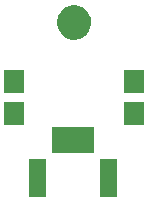
<source format=gts>
G04 #@! TF.FileFunction,Soldermask,Top*
%FSLAX46Y46*%
G04 Gerber Fmt 4.6, Leading zero omitted, Abs format (unit mm)*
G04 Created by KiCad (PCBNEW 4.0.7) date Monday, 18 February 2019 'AMt' 09:16:41 AM*
%MOMM*%
%LPD*%
G01*
G04 APERTURE LIST*
%ADD10C,0.100000*%
G04 APERTURE END LIST*
D10*
G36*
X171238400Y-125221600D02*
X169838400Y-125221600D01*
X169838400Y-122021600D01*
X171238400Y-122021600D01*
X171238400Y-125221600D01*
X171238400Y-125221600D01*
G37*
G36*
X165238400Y-125221600D02*
X163838400Y-125221600D01*
X163838400Y-122021600D01*
X165238400Y-122021600D01*
X165238400Y-125221600D01*
X165238400Y-125221600D01*
G37*
G36*
X169288400Y-121521600D02*
X165788400Y-121521600D01*
X165788400Y-119321600D01*
X169288400Y-119321600D01*
X169288400Y-121521600D01*
X169288400Y-121521600D01*
G37*
G36*
X163410000Y-119140000D02*
X161710000Y-119140000D01*
X161710000Y-117240000D01*
X163410000Y-117240000D01*
X163410000Y-119140000D01*
X163410000Y-119140000D01*
G37*
G36*
X173570000Y-119140000D02*
X171870000Y-119140000D01*
X171870000Y-117240000D01*
X173570000Y-117240000D01*
X173570000Y-119140000D01*
X173570000Y-119140000D01*
G37*
G36*
X163410000Y-116440000D02*
X161710000Y-116440000D01*
X161710000Y-114540000D01*
X163410000Y-114540000D01*
X163410000Y-116440000D01*
X163410000Y-116440000D01*
G37*
G36*
X173570000Y-116440000D02*
X171870000Y-116440000D01*
X171870000Y-114540000D01*
X173570000Y-114540000D01*
X173570000Y-116440000D01*
X173570000Y-116440000D01*
G37*
G36*
X167792301Y-109040960D02*
X168070851Y-109098138D01*
X168332995Y-109208334D01*
X168568743Y-109367348D01*
X168769110Y-109569118D01*
X168926474Y-109805970D01*
X169034836Y-110068876D01*
X169089897Y-110346952D01*
X169089897Y-110346984D01*
X169090062Y-110347820D01*
X169085527Y-110672613D01*
X169085337Y-110673448D01*
X169085337Y-110673472D01*
X169022532Y-110949911D01*
X168906873Y-111209684D01*
X168742958Y-111442047D01*
X168537031Y-111638149D01*
X168296941Y-111790515D01*
X168031820Y-111893349D01*
X167751783Y-111942727D01*
X167467480Y-111936772D01*
X167189755Y-111875710D01*
X166929179Y-111761867D01*
X166695672Y-111599576D01*
X166498143Y-111395028D01*
X166344102Y-111156003D01*
X166239420Y-110891607D01*
X166188088Y-110611923D01*
X166192059Y-110327584D01*
X166251179Y-110049444D01*
X166363203Y-109788074D01*
X166523857Y-109553445D01*
X166727024Y-109354488D01*
X166964968Y-109198783D01*
X167228622Y-109092259D01*
X167507947Y-109038975D01*
X167792301Y-109040960D01*
X167792301Y-109040960D01*
G37*
M02*

</source>
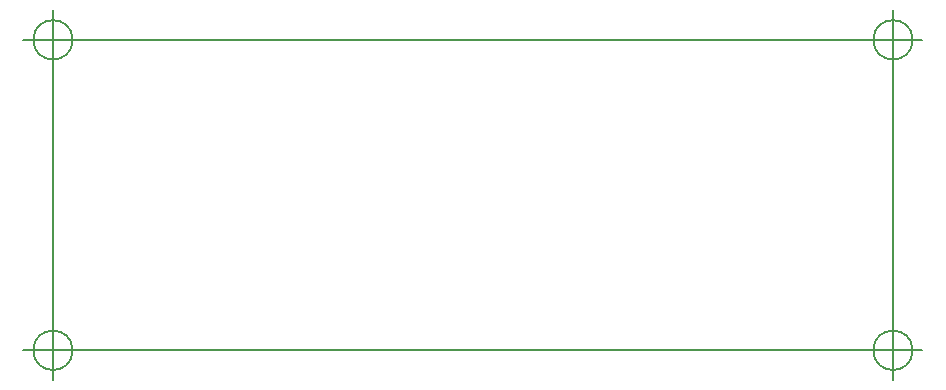
<source format=gbr>
%FSLAX34Y34*%
G04 Gerber Fmt 3.4, Leading zero omitted, Abs format*
G04 (created by PCBNEW (2014-04-11 BZR 4798)-product) date mar. 20 mai 2014 10:15:50 CEST*
%MOIN*%
G01*
G70*
G90*
G04 APERTURE LIST*
%ADD10C,0.003937*%
%ADD11C,0.005906*%
G04 APERTURE END LIST*
G54D10*
G54D11*
X98650Y-50100D02*
X98650Y-60450D01*
X70650Y-50100D02*
X98650Y-50100D01*
X70650Y-60450D02*
X70650Y-50100D01*
X98650Y-60450D02*
X70650Y-60450D01*
X71306Y-50100D02*
G75*
G03X71306Y-50100I-656J0D01*
G74*
G01*
X69665Y-50100D02*
X71634Y-50100D01*
X70650Y-49115D02*
X70650Y-51084D01*
X71306Y-60450D02*
G75*
G03X71306Y-60450I-656J0D01*
G74*
G01*
X69665Y-60450D02*
X71634Y-60450D01*
X70650Y-59465D02*
X70650Y-61434D01*
X99306Y-60450D02*
G75*
G03X99306Y-60450I-656J0D01*
G74*
G01*
X97665Y-60450D02*
X99634Y-60450D01*
X98650Y-59465D02*
X98650Y-61434D01*
X99306Y-50100D02*
G75*
G03X99306Y-50100I-656J0D01*
G74*
G01*
X97665Y-50100D02*
X99634Y-50100D01*
X98650Y-49115D02*
X98650Y-51084D01*
M02*

</source>
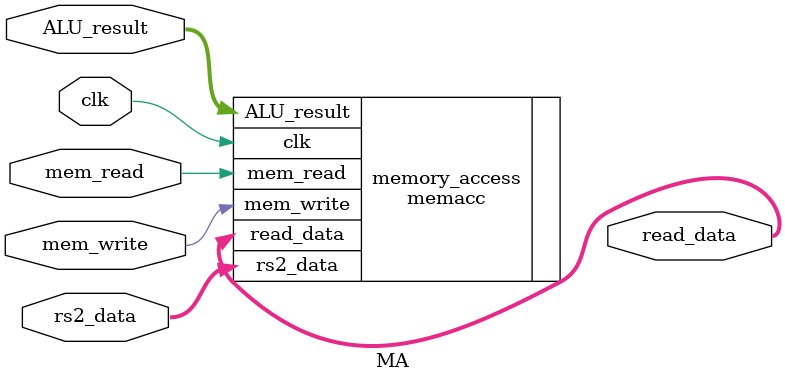
<source format=sv>
module MA(
    input logic [31:0] ALU_result,
    input logic [31:0] rs2_data,
    input logic mem_read,
    input logic mem_write,
    input logic clk,
    output logic [31:0] read_data
);

    memacc memory_access(.ALU_result(ALU_result),
                         .rs2_data(rs2_data),
                         .mem_read(mem_read),
                         .mem_write(mem_write),
                         .clk(clk),
                         .read_data(read_data));

endmodule

</source>
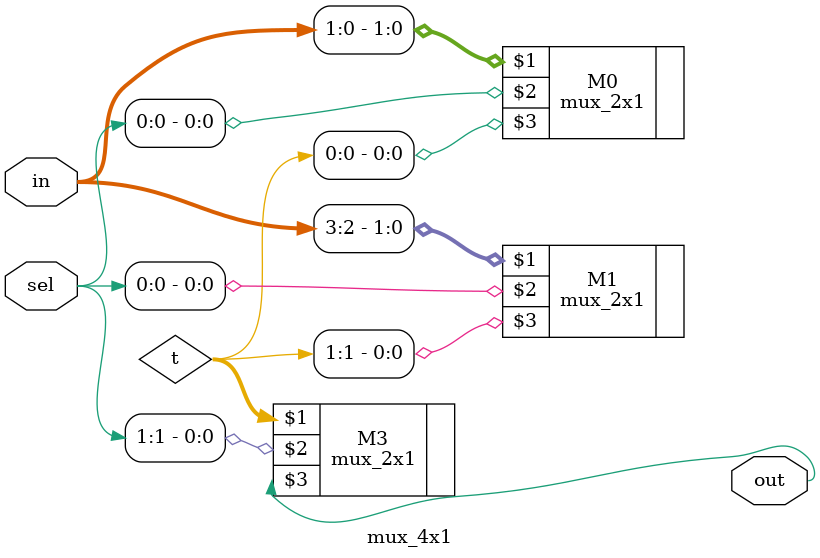
<source format=v>

/*module mux_4x1(in, sel, out):

input [3:0]in;
input [1:0]sel;
output out;

assign out = in[sel];

endmodule*/

//implementing 4x1 mux using 3 2x1 mux

`include"mux_2x1.v"
module mux_4x1(in, sel, out);

input [3:0]in; 
input [1:0]sel;
output out;
wire [1:0]t;

mux_2x1 M0(in[1:0], sel[0], t[0]); 
mux_2x1 M1(in[3:2], sel[0], t[1]); 
mux_2x1 M3(t, sel[1], out); 

endmodule
</source>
==================================================
> **What needs to be done**
Whenever a line of the material above contains the string "Gerber", copy that line out.

> **Solution below**
G04 Gerber Fmt 4.6, Leading zero omitted, Abs format (unit mm)*
G04 Gerber Fmt 3.4, Leading zero omitted, Abs format*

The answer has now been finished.